Ночь настала в краю чужом. Ночь — но не тьма.

Глаза из пыли

Их брак был неизбежен. С ее родинкой на правой щеке, с его куриной слепотой… Как вообще их можно было терпеть на Топазе?

В мире, посвященном красоте, недопустимо любое несовершенство. Тем не менее, всеми избегаемые, они там остались. И поженились. Вполне естественно. Красота ищет равное себе — как и безобразие.

Итак, они поженились, худо-бедно устроили свою жизнь — и вскоре она уже носила ребенка.

Кошмар начался.

Город Света на планете Топаз вздымался на два километра в жемчужное небо. Башни его окружала аура, заключенная в самом веществе. Все пастельные тона — голубой, розовый, салатный — сливались, создавая единое восхитительное зрелище потока и круговорота. Башни — трех разных высот. Величественные гиганты высотой в два километра с точностью до микрона, башни средних размеров, что доходили лишь до семисот метров, после чего над ними возносились гиганты, и миниатюрные башенки тридцати метров, изящные и трогательные.

Ослепительно головоломные, выгибающиеся от башни к башне висячие мосты и автострады были подлинными чудесами строительства. На разных уровнях из пластин чистейшего вещества устроены подъемники и разделители, что придавало городу вид сказочного, отделенного от безобразного мира царства, купающегося в собственной красоте.

И, конечно же, люди…

Каждый мужчина, каждая женщина и каждый ребенок являл отдельную ноту величественной симфонии совершенства. Прослеживались и простота, и вычурность — но столь искусно совмещенные и смешанные, что ничего грубого или чрезмерного просто не встречалось. Ни вялых лиц, ни бессмысленных. Люди Топаза хранили красоту в глазах, в ясности лиц и в ритме шагов.

На Топазе существовала только красота. В Городе Света шло бесконечное восхитительное представление, исполненное изящества и совершенства. Никаких признаков расового вырождения, никакой самоуспокоенности, никакого застоя. Цивилизация Топаза была вполне жизнеспособна, богата по мысли, сложна по содержанию — посвящена красоте жизни и воплощению этой красоты во всем материальном.

Слепец и его жена с родинкой жили в небольшом секторе вне города там, где фермеры возделывали правильной формы поля, используя превосходное по конструкции и эффективное в работе оборудование.

Жили они в двухъярусном доме, который мог похвалиться всеми новейшими роботизированными удобствами. Свет ламп усиливался или приглушался по мановению руки, стены при нажатии кнопки излучали тепло, еду готовили изобретательно сконструированные роботы-повара, из отверстий в стенах гудели вжики, что немедленно убирали появляющуюся грязь.

А в машинном подвале, где размещались сервомеханизмы — нервный центр всего дома, — слепец и его жена с родинкой оборудовали дополнительную темную комнату особого назначения. Мягкие стены комнаты полностью поглощали звук, защищая обитателей от любых внешних воздействий. Туда не проникал свет, а постелью служил пуховый тюфяк.

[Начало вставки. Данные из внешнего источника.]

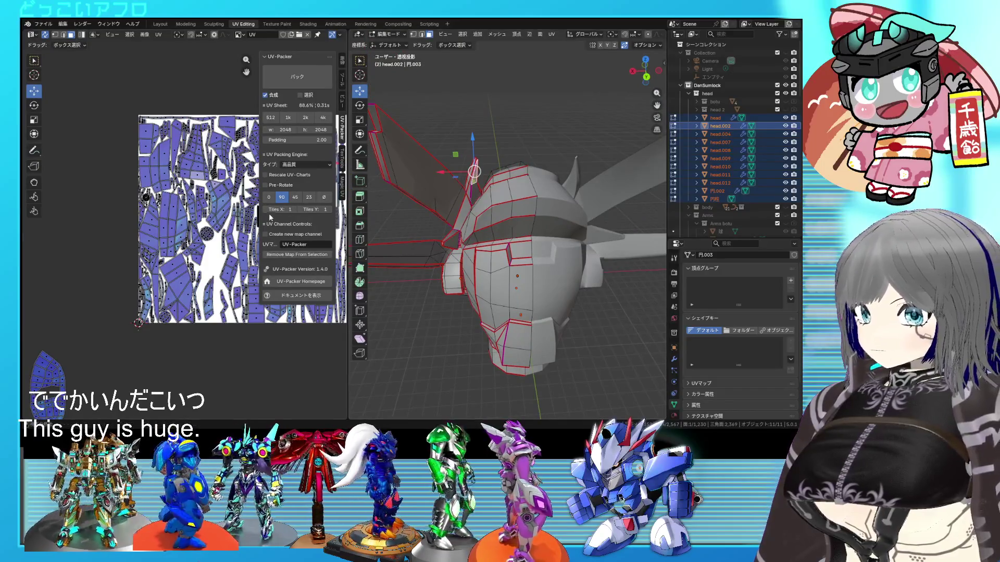
scroll(152, 304, "down", 4)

Обитателем этой комнаты был Человек.

Просто Человек. Ибо никакого другого имени у него никогда не было. В отличие от слепца, которого звали Метларь, или от его жены с родинкой, чье имя было Ордак. У них были имена, так как время от времени им приходилось появляться в городе и общаться с окружающими. Но Человек ни с кем не общался. Он никогда не видел света, ни разу не прогуливался. Комната стала его постоянным обиталищем, а его родители позаботились, чтобы он никогда ее не покинул.

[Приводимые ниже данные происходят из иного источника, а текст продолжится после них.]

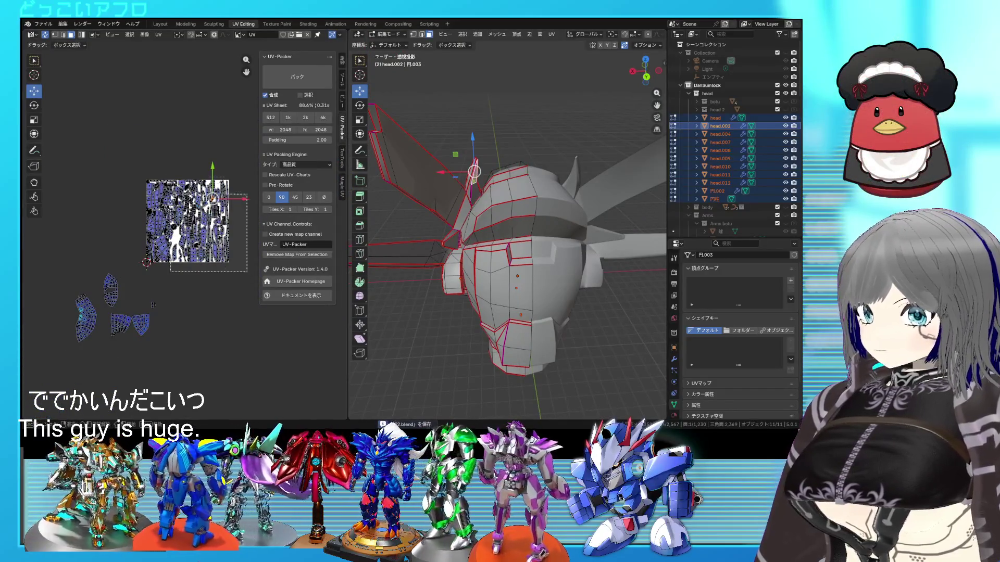
key("a")
scroll(196, 262, "up", 3)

В машинном подвале двухъярусного дома неподалеку от Города Света Человек сидел в глубоком молчании.

Сидел, аккуратно сложив руки на коленях, подогнув под себя ноги — и сохранял безмятежность.

Сидел, устремив в пустоту глаза из серой клубящейся пыли. Присутствие Человека на Топазе никакого оправдания не имело и иметь не могло. В мире красоты и изящества уродство презиралось. Метларь и Ордак были неполноценны — его слепота и ее родинка, — но они уже давно жили в сообществе и имели достаточно благоразумия, чтобы не слишком высовываться. Совсем иное дело их отпрыск. Глаза из пыли — кто мог такое допустить?